August 19, 2022 | 14:59
Crude Oil Outlook: Clear as Mud
As we had previously cautioned, the oil market remains in a state of tremendous flux due to uncertainty surrounding the path of both global demand and supply. Indeed, fear of a global recession and the associated impact on oil demand has been the key factor that has rather suddenly driven benchmark West Texas Intermediate crude down from just over US$120/bbl in mid-June to around $90 presently. However, uncertainty over global supply (e.g., OPEC+’s production strategy, Russian crude exports, etc.) remains equally pronounced, which is why we still believe that the price of crude oil will face some more big swings in the coming months.
The baseline assumptions in the latest monthly flagship publications by OPEC and the International Energy Agency (IEA) shed light on why the oil market is likely to remain volatile and why we expect to see diverging projections by the energy forecasting community. Of prominence, the IEA is forecasting world oil demand to climb from an average of 99.7 mb/d in 2022 to 101.8 in 2023. OPEC is even more optimistic, forecasting 102.7 mb/d in 2023. Oil demand is expected to benefit from sky-high natural gas prices as the EU continues to ramp up stocks against the backdrop of a blazing hot summer. This is incentivizing gas-to-oil switching in the power generation sector, not only in Europe, but also Asia and the Middle East. Thus, neither group is factoring in a major global economic downturn, which if it were to occur, could instead result in global oil demand falling by perhaps 1-3 mb/d in 2023 based on recent global recessions (excluding the steep pandemic-driven drop in 2020). Complicating matters, China’s economy, which has been the biggest driver of new incremental global oil demand in recent years, is vulnerable to further lockdown disruptions given that its strict zero-COVID strategy remains in place.
The outlook for global oil supply remains difficult to predict though it’s worth noting that it hit a post-pandemic peak of 100.5 mb/d last month as a number of maintenance-related outages ended. Some central bankers are undoubtedly happy to see that the West’s efforts to shut in Russian oil have had limited success so far as supply has largely been rerouted to other parts of the world. Russian (crude and refined) oil exports averaged 7.4 mb/d in July (vs. 8.0 mb/d in January). As a result, Russian crude oil output (excluding refined products) remained steady at 9.8 mb/d in July, the same as in June and down a tad from 10.1 mb/d in January. However, true shut-in pressure on Russian supply may still be months away as the EU embargo on imports of Russian crude and refined products comes into full effect in February 2023. This means that roughly 2.5 mb/d of Russian oil will have to be absorbed elsewhere according to the IEA. It perhaps goes without saying, whether these barrels are shut in or not will have significant bearing on overall global oil supply.

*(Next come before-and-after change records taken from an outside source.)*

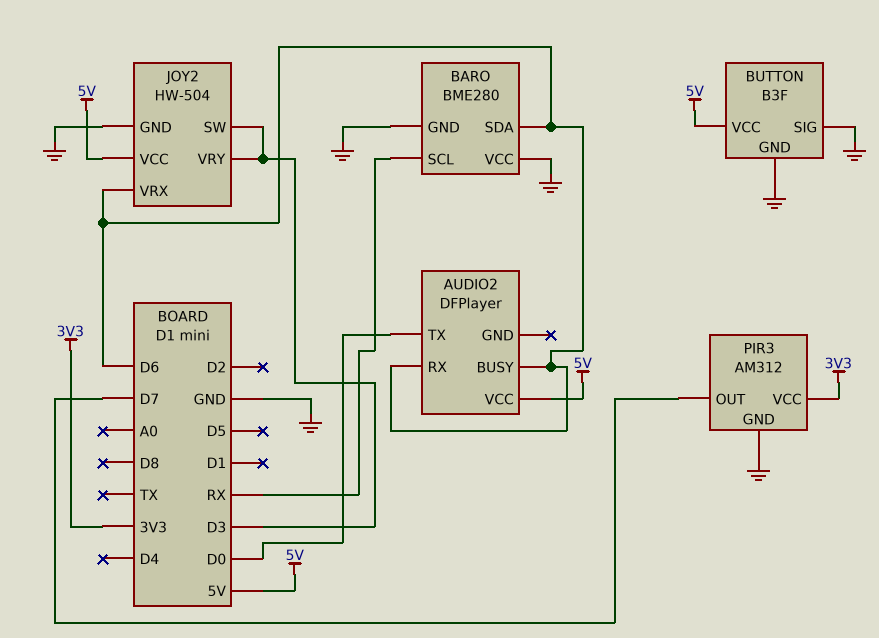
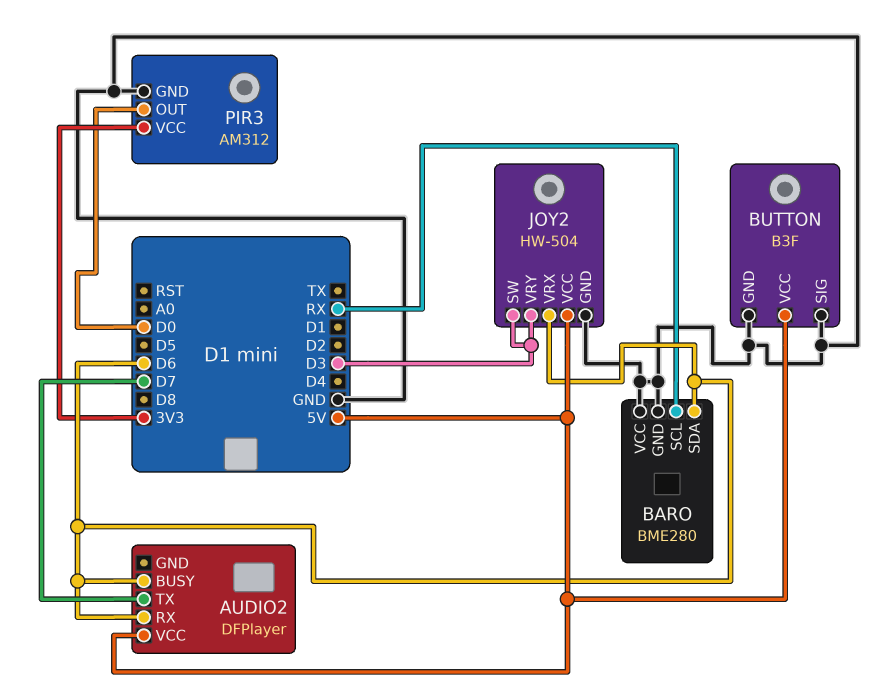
AUDIO2 pin TX: D0 -> D7
PIR3 pin OUT: D7 -> D0

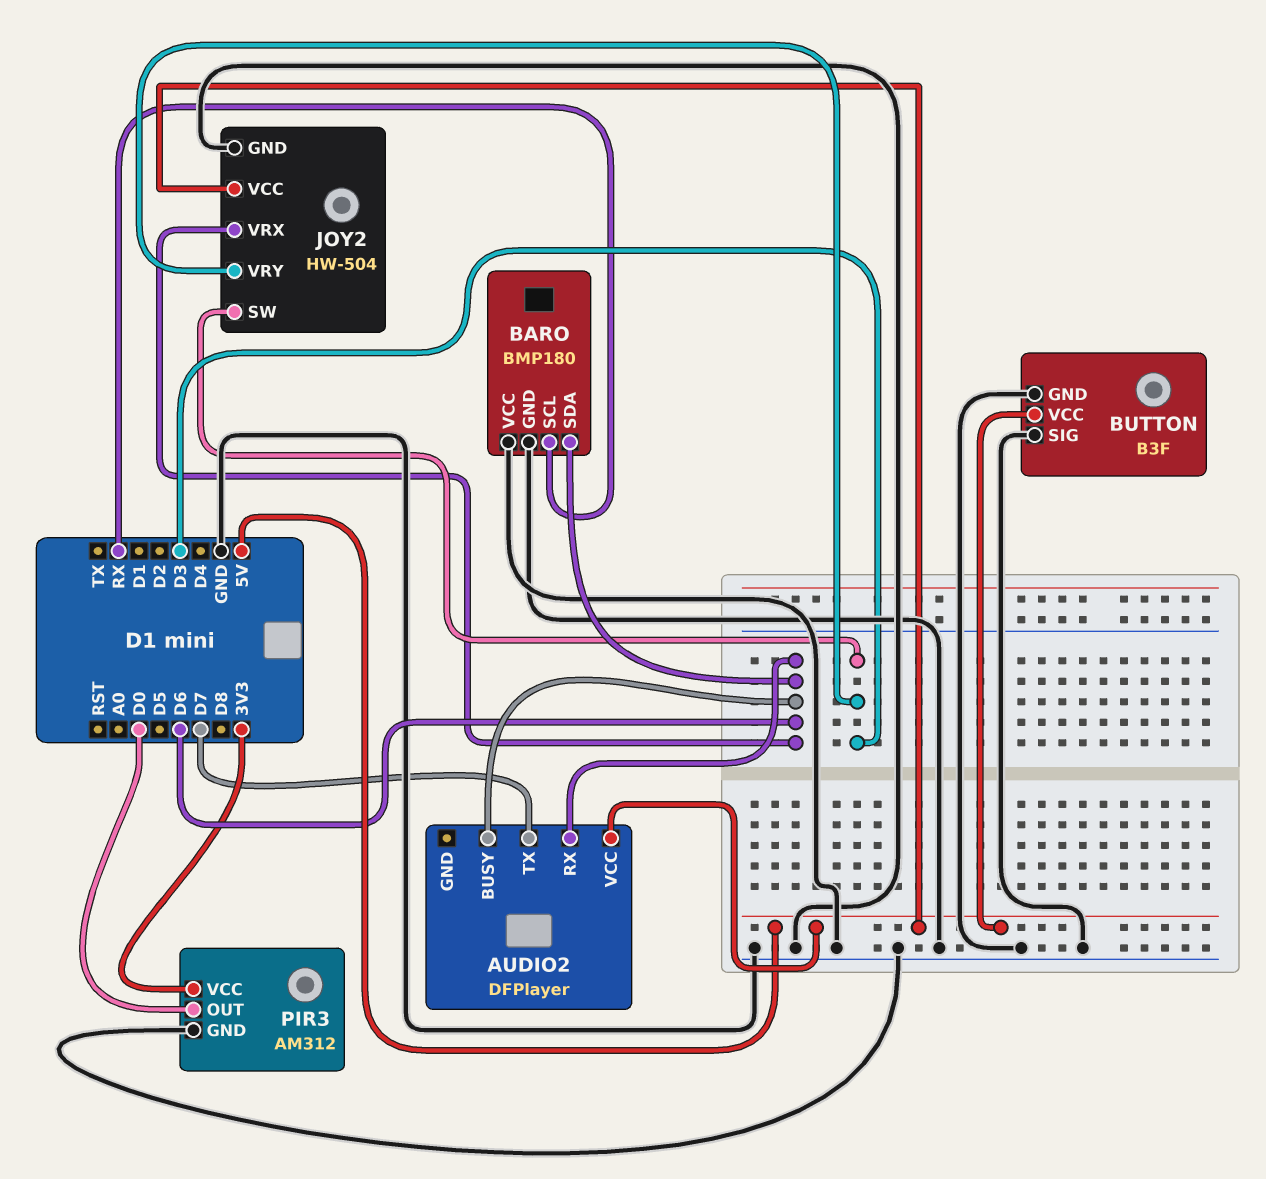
BARO: BME280 -> BMP180

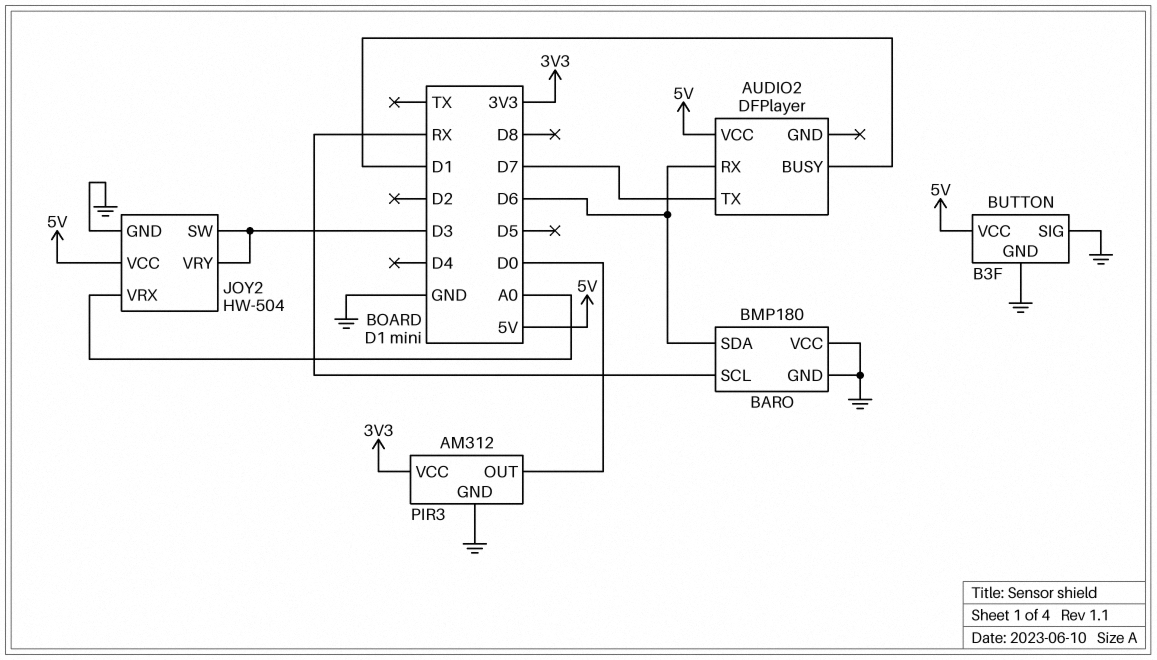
AUDIO2 pin BUSY: D6 -> D1
JOY2 pin VRX: D6 -> A0

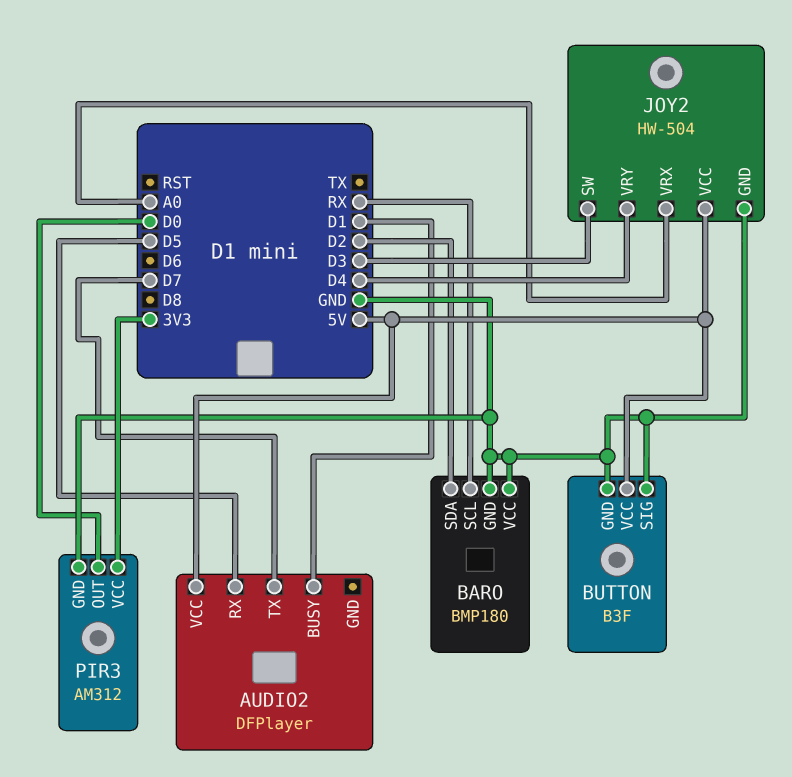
AUDIO2 pin RX: D6 -> D5
BARO pin SDA: D6 -> D2
JOY2 pin VRY: D3 -> D4

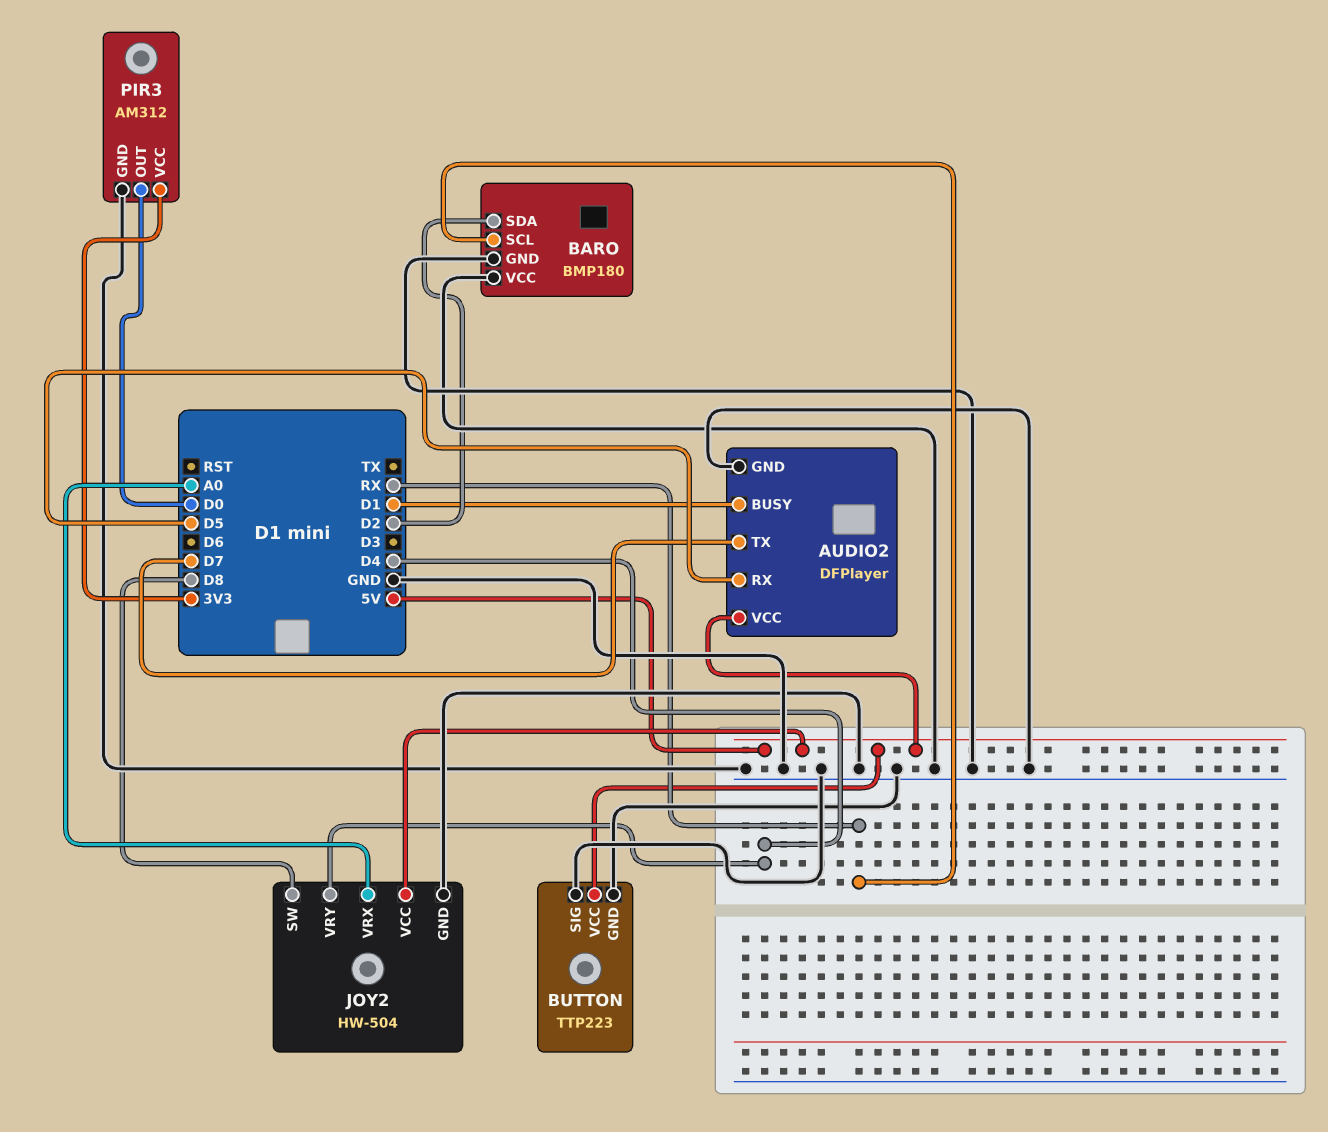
AUDIO2 pin GND: none -> GND
BUTTON: B3F -> TTP223
JOY2 pin SW: D3 -> D8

On the flip side, the prospect for a pickup in supply elsewhere, mainly by non-Russian OPEC+ members and the U.S., remains a question mark. However, upside potential appears fairly limited in our view as many cartel members are still not meeting their monthly production quotas. OPEC+ output was 2.7 mb/d (or 1.7 mb/d excluding Russia) below the total quota in July. Key cartel members, Saudi Arabia and UAE, which have some spare capacity, appear comfortable with OPEC+’s current production strategy. Furthermore, it seems reasonable to believe that the current OPEC+ agreement, which ends this year, will be renewed, which should prevent a surge in cartel supply from coming on stream.
Meanwhile, U.S. shale producers won’t be riding to the rescue. They remain reluctant to increase production significantly due to investor demands to maintain capital discipline. U.S. crude oil production has risen 500 kb/d to 12.1 mb/d since Russia’s invasion began, well below the pre-pandemic level of 13.1 mb/d. Though the U.S. Energy Information Administration (EIA) is still projecting domestic output to climb to 13.3 mb/d by end-2023, the benefits of this potential increase will be negated by the end of the 1.0 mb/d withdrawals from the Strategic Petroleum Reserve (SPR) by year-end. Another supply-side wildcard—an Iranian nuclear deal—is back on the table following a new EU proposal. A deal could add 1.3 mb/d of new supply in short order. However, after many false starts, we still view the prospect of such a deal as a low-probability scenario.
Key Takeaway: Forecasting the price of crude oil has never been trickier as the trajectory of both global oil supply and demand remains far from certain. Nonetheless, we have trimmed our full-year 2022 forecast for WTI to US$100/bbl (previously $105) but have maintained our 2023 projection of $95.